ガリラヤ湖って、聖書を読む者にとってすごく大事な場所です。主イエスはこのガリラヤ湖を囲む土地で伝道をはじめ、町や村をまわって神の国を告げました。当然、この湖やその周辺の風土や社会は宣教に影響を与えているはずです。
そのわりにわたしたちは、ガリラヤ湖での人々の暮らしというものをあまり知らないのではないか、という気がします。よく知らないのですが、勝手に想像してあるイメージを抱いているところがあります。ちょうとわたしたちが、どこか知らない国の有名な観光地について、観光ガイドブックの写真だけ見て、美しいイメージを描いているようなものです。観光ツアーで有名なスポットだけ駆け足で回っても、そこに生きている人たちの生活はよくわかりません。
私は一度だけ、ガリラヤ湖に行ったことがあります。もう25年以上前のことですが、その記憶は鮮やかに残っています。小型の船に乗って波しぶきを浴びて、その後、湖畔の食堂で定番のセイント・ピータズ・フィッシュ(聖ペトロの魚=ティラピア)を食べました。感動しました。でもそれは、観光客向けに作られたガリラヤ像を見たに過ぎません。イエス時代にそこで漁師として生きていた人たちの生活感覚がわかったわけではありません。
イエス時代のガリラヤがどういう社会であったのかを、文化や政治や経済の構造まで含めて記した『イエス誕生の夜明け』という良い本を読み、そこで紹介されていた論文を読んだ時、ああ自分は何も知らなかったな、と思いました。それゆえ、聖書に出てくるガリラヤの人たちの生活感情への想像力が欠けていました。
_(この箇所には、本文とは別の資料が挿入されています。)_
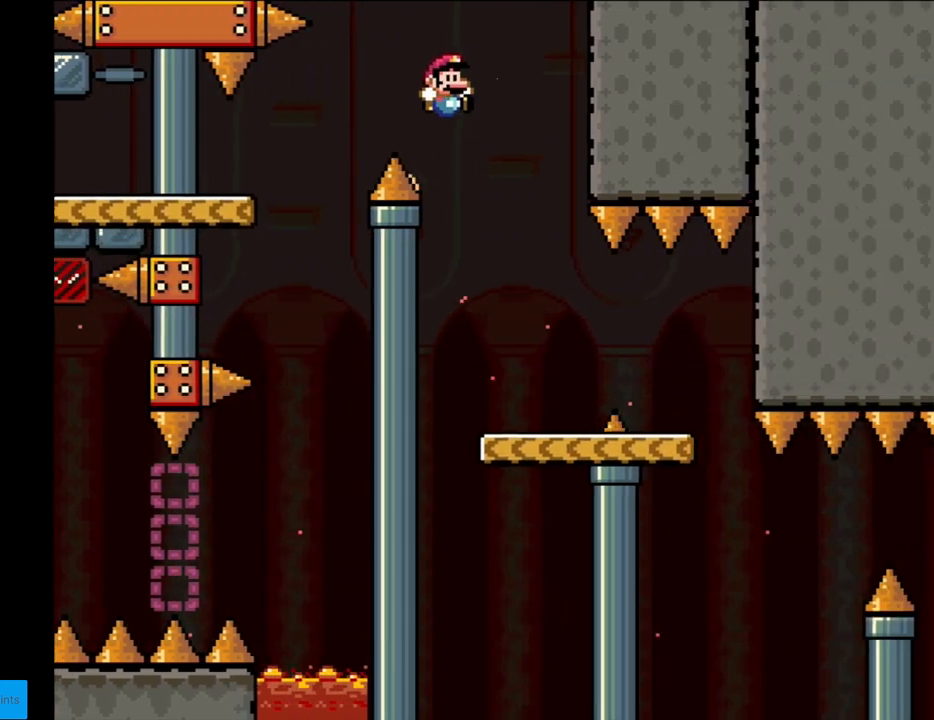
{"buttons": ["Y", "DPAD_RIGHT"], "events": [[83, "DPAD_RIGHT", "up"], [100, "DPAD_UP", "down"], [117, "DPAD_LEFT", "down"], [117, "DPAD_UP", "up"], [233, "DPAD_LEFT", "up"], [233, "DPAD_RIGHT", "down"], [250, "DPAD_LEFT", "down"], [250, "DPAD_RIGHT", "up"], [317, "DPAD_LEFT", "up"], [417, "DPAD_RIGHT", "down"]]}
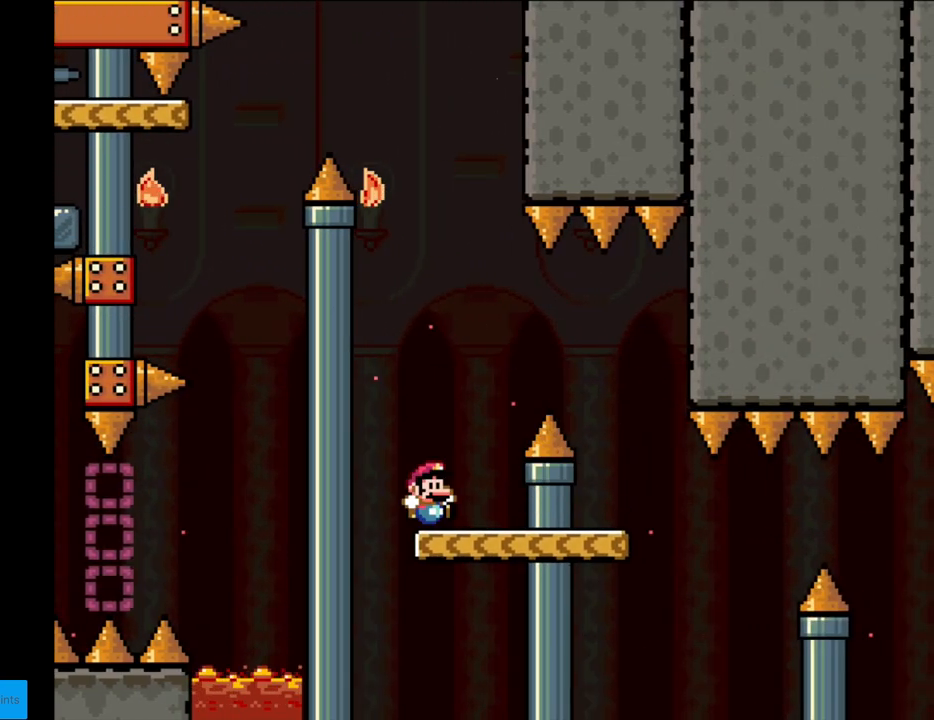
{"buttons": ["Y", "DPAD_UP"], "events": [[83, "B", "down"], [183, "B", "up"], [267, "B", "down"], [433, "B", "up"], [500, "DPAD_RIGHT", "up"], [500, "DPAD_UP", "down"]]}
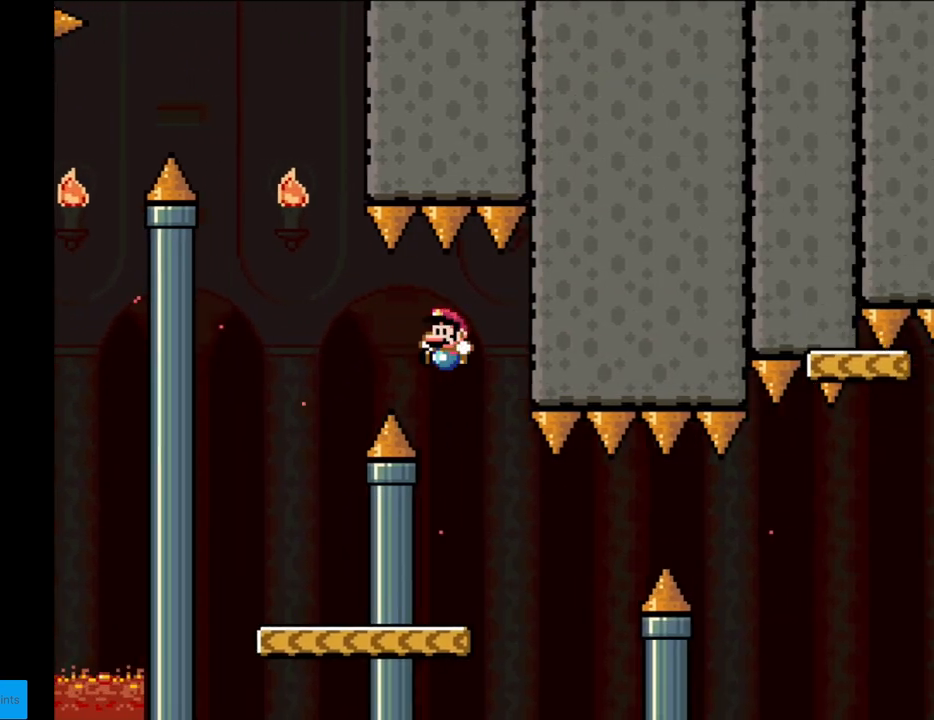
{"buttons": ["Y", "DPAD_RIGHT"], "events": [[17, "DPAD_LEFT", "down"], [17, "DPAD_UP", "up"], [333, "DPAD_LEFT", "up"], [383, "DPAD_RIGHT", "down"]]}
まず私が認識を正されたのは、ガリラヤ湖で漁をして生計を立てるというのは、「漁をして取れたものを食べ、余分に取れたものは市場へ持っていって必要なものと交換して」、といった素朴で単純な話ではなかったということです。
ガリラヤ湖は食べられる魚が豊富に取れることで有名だった。おいしいと評判のティラピアがよく撮れた。ガリラヤ地方において、魚は非常に重要な商品でした。塩漬けにされて、地中海世界一体に輸出されていて、ローマでも評判がよかったそうです。したがってそれは、支配している人たちにとっては<絶対に手放せない権益>であって、きびしい管理体制がそこにあったのです。
漁をすることそのものが自由ではありません。漁業権が必要です。これには税金がかかります。まずそこで絞られます。
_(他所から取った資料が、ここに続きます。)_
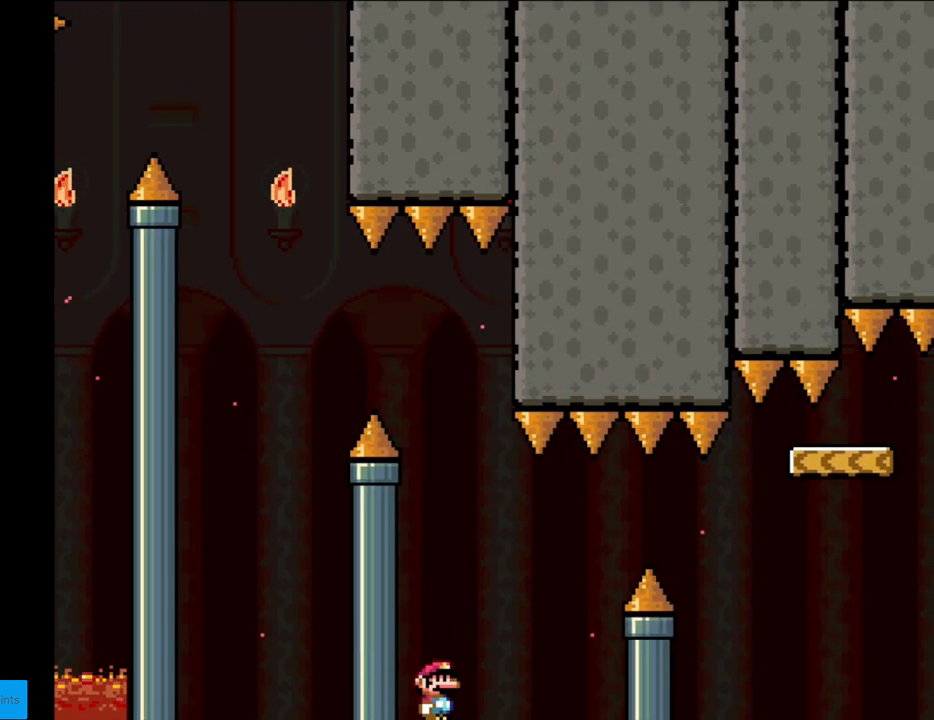
{"buttons": ["B", "Y", "DPAD_RIGHT"], "events": [[133, "B", "down"], [333, "B", "up"], [383, "B", "down"]]}
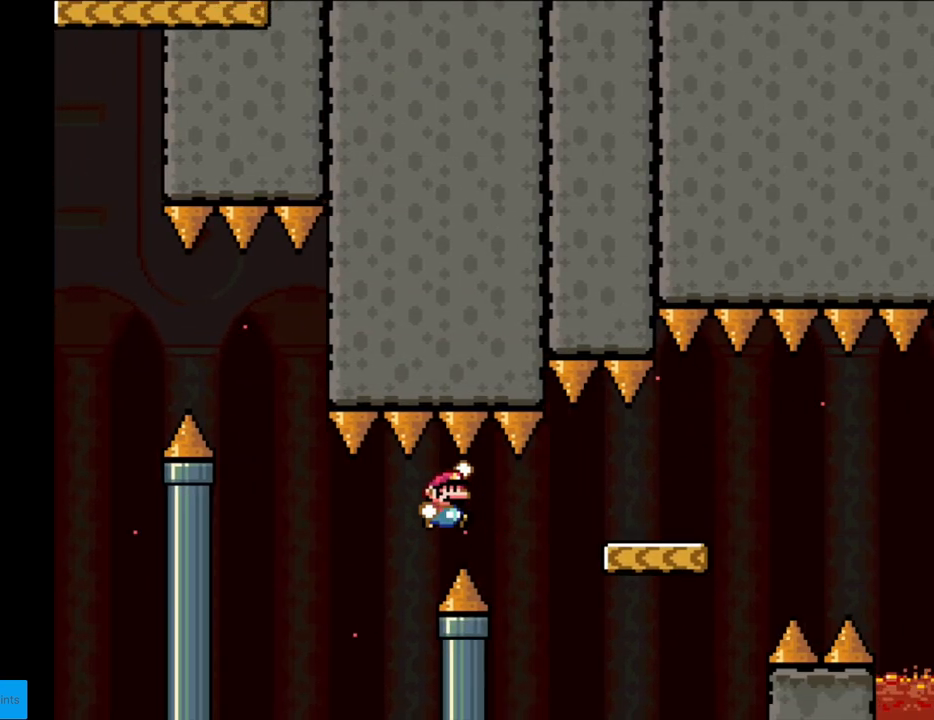
{"buttons": ["Y", "DPAD_RIGHT"], "events": [[383, "B", "up"]]}
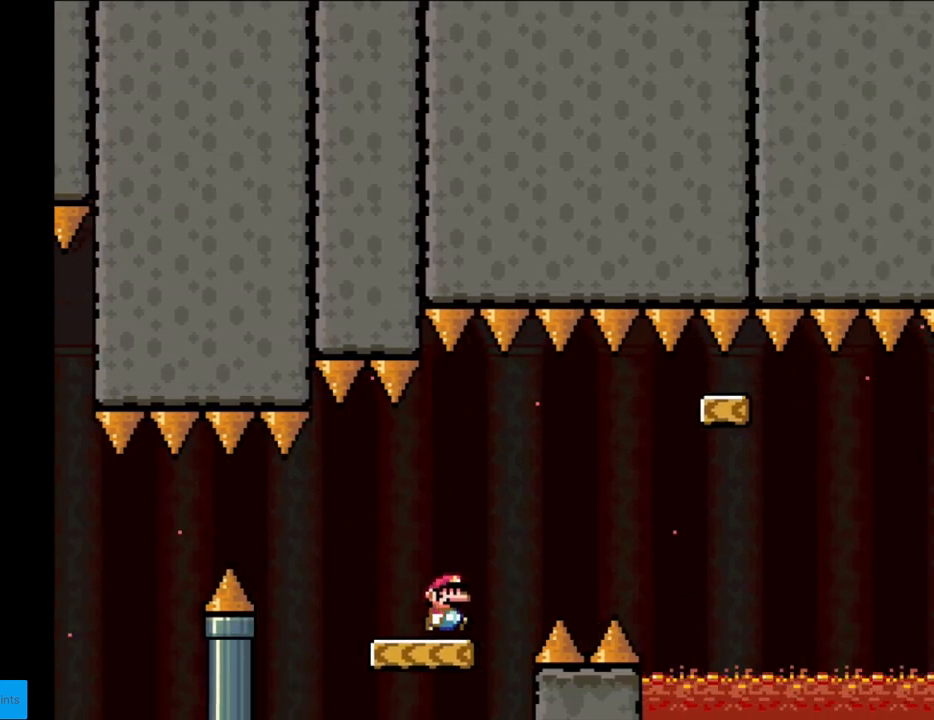
{"buttons": ["Y", "DPAD_RIGHT"], "events": [[50, "B", "down"], [167, "B", "up"], [250, "B", "down"], [333, "B", "up"], [383, "B", "down"], [467, "B", "up"]]}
舟は、個人で持っている漁師の家もあったようだが、ものすごく高価で、多くの場合、重い借金を負っていきます。お金のない人たちは、高い賃料を払って借ります。
水揚げも自分のものというわけにはいきません。ガリラヤの領主ヘロデ・アンティパスは、贅沢好きで有名でしたが、その贅沢を支えていたものの一つは、ガリラヤの漁獲がもたらす利益だったようです。
ですから漁師は大変です。まず地元の豪族から利益を吸い上げられ、徴税人たちから税を取られ、その上にヘロデ・アンティパスが君臨し、さらにその上にローマ帝国がある・・・。
漁師とはいえ、魚を好きなだけ食べられるというわけではないのです。朝から晩まで働いて、手許にはほんの僅かの金しか残らない。自分たちはおいしい魚を口にすることはなく、都会では領主とその一族がぜいたく三昧。ローマはグルメの時代で、腹いっぱい食べては、指を喉につっこんで吐き出してまた食べるなんてことをしている。しかし、漁師というとても重要な仕事をしている人々は、経済的にいうと社会の底辺に近いほうに置かれていたのです。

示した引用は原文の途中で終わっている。